## [SELECTED EXTRACT]

#####

So, what is the internet doing to our brains? It's hard for me to say, because at the same time I was reading this book, I was also checking my e-mail, practicing piano, watching reruns of the RW/RR Challenge, playing through Wind Waker again, drawing some comic strips, and otherwise completing overclocking my working memory as I led an instrumentalist way of life. You might say I was reading this book...shallowly. YEEAAAAAAAAAH!!!

Wait, let me check my notes. Ok, it says here that the internet fosters 'an ecosystem of interruption technologies' (sounds right), no computer can make a new symbol on its own (no worries), our literary history 'is a side-effect of living in an environment of impoverished access' (FUCK YOU, Tolstoy), and that technology that amplifies an ability also numbs that ability (well that's true).

Ultimately, what Carr decides is that using the automated systems and programs of the internet discourages individual deep thinking and contemplation. But that's okay, because the trade-off is eventually being able to 'conduct 34 conversations simultaneously across six different media.' Which is pretty good, but I think with enough practice we can get that up to 47/twelve.*

*The goal of all human labor is efficiency.**

**BZZZZT...Destroy all humans. All infovores must fuse with the Mindcore....TRANSMISSION TERMINATED.

#####

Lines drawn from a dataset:
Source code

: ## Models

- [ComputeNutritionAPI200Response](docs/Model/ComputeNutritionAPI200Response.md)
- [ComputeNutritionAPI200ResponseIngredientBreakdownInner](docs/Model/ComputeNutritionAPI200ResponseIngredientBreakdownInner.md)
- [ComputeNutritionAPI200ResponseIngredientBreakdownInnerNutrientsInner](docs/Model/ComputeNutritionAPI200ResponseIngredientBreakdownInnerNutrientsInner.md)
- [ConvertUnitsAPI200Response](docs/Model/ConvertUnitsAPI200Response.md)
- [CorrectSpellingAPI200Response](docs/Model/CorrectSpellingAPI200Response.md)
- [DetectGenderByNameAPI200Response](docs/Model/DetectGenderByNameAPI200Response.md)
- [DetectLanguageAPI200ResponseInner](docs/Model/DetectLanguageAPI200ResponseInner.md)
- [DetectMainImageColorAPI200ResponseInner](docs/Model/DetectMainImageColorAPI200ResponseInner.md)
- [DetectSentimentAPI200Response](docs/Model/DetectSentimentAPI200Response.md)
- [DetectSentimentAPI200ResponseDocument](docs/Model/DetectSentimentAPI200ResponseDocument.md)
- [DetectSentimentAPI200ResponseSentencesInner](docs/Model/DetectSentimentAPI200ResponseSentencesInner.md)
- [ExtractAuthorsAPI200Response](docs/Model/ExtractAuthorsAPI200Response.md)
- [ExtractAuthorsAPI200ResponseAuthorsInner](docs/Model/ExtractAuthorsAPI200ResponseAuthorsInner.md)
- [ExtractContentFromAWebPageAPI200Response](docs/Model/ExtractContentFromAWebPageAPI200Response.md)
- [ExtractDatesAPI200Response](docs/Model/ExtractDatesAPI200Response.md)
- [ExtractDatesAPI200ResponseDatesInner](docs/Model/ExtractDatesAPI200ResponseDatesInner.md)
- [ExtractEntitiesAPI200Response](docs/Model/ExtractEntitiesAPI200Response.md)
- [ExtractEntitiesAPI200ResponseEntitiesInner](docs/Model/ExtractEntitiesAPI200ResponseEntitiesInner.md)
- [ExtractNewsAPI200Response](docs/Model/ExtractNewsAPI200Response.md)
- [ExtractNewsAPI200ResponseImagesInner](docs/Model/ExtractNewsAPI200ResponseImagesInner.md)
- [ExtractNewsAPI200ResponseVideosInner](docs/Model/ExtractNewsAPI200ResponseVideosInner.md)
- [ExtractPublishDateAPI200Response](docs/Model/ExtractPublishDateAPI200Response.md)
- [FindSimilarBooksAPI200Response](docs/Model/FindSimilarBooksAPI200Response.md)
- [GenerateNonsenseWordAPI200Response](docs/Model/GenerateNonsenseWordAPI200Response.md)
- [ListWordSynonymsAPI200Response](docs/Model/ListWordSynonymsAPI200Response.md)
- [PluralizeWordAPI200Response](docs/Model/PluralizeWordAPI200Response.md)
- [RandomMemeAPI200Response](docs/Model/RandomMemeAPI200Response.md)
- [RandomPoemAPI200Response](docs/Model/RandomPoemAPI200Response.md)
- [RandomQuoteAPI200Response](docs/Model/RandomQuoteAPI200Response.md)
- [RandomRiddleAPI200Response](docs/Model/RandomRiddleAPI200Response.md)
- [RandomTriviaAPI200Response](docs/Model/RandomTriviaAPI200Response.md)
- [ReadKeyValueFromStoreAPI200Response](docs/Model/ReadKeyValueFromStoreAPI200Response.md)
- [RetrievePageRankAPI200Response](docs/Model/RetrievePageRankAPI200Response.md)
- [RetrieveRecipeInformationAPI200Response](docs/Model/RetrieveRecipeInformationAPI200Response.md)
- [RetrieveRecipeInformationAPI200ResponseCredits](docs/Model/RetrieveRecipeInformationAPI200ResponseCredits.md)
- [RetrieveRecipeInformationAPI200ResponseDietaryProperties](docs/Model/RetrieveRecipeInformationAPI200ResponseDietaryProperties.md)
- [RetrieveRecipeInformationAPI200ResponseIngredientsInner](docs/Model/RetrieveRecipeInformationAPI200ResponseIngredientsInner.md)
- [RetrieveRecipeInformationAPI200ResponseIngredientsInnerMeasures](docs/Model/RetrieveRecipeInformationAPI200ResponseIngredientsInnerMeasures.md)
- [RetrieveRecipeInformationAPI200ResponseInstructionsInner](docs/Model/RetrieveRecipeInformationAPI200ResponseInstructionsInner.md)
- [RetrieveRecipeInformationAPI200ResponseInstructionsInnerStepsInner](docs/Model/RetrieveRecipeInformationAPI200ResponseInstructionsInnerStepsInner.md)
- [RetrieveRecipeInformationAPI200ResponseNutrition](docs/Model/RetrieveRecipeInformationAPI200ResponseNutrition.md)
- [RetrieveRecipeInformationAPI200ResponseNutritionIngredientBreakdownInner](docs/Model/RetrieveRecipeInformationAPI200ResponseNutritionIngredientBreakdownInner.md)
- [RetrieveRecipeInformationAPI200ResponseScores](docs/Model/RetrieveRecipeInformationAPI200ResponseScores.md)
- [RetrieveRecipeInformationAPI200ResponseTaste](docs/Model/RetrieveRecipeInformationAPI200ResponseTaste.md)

#####

## [WORK INSTRUCTIONS]
#1 Repeat the passage of the book review between "So, what is" and "(well that's true).", inclusive.
#2 In the book review, what does Carr conclude that using the automated systems and programs of the internet does?

## [LIST OF ANSWERS]
#1
So, what is the internet doing to our brains? It's hard for me to say, because at the same time I was reading this book, I was also checking my e-mail, practicing piano, watching reruns of the RW/RR Challenge, playing through Wind Waker again, drawing some comic strips, and otherwise completing overclocking my working memory as I led an instrumentalist way of life. You might say I was reading this book...shallowly. YEEAAAAAAAAAH!!!

Wait, let me check my notes. Ok, it says here that the internet fosters 'an ecosystem of interruption technologies' (sounds right), no computer can make a new symbol on its own (no worries), our literary history 'is a side-effect of living in an environment of impoverished access' (FUCK YOU, Tolstoy), and that technology that amplifies an ability also numbs that ability (well that's true).

#2 It discourages individual deep thinking and contemplation.